WORK ORDER
Once the line with "無法在網站上找到此商品，此商品可能已下架。" is reached, output it and every line after it, exactly, through the end of the records below. Pictures are skipped.

··· DATASET ···

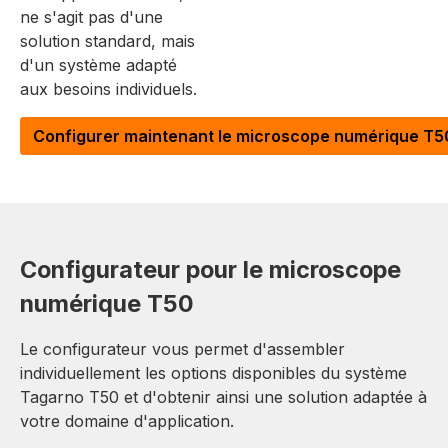
ne s'agit pas d'une
solution standard, mais
d'un système adapté
aux besoins individuels.
Configurer maintenant le microscope numérique T5
Configurateur pour le microscope
numérique T50
Le configurateur vous permet d'assembler
individuellement les options disponibles du système
Tagarno T50 et d'obtenir ainsi une solution adaptée à
votre domaine d'application.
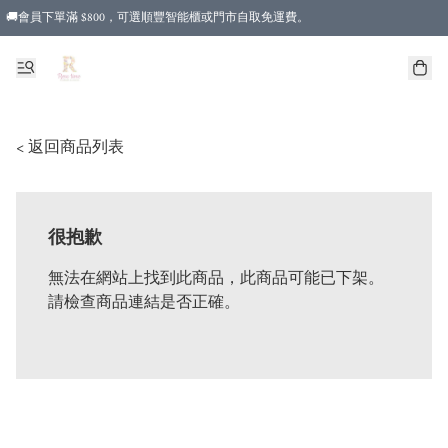
🚚會員下單滿 $800，可選順豐智能櫃或門市自取免運費。
< 返回商品列表
很抱歉
無法在網站上找到此商品，此商品可能已下架。
請檢查商品連結是否正確。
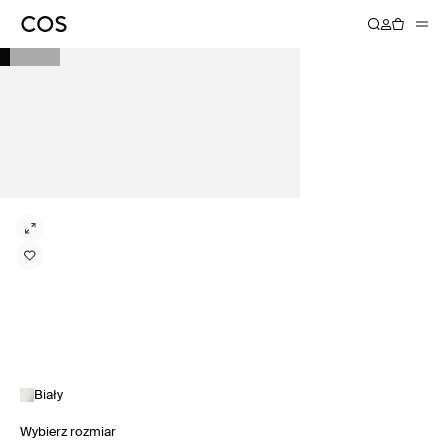
Biały
Wybierz rozmiar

···

ANSWER FOR THIS EXERCISE
無法在網站上找到此商品，此商品可能已下架。
請檢查商品連結是否正確。
Biały
Wybierz rozmiar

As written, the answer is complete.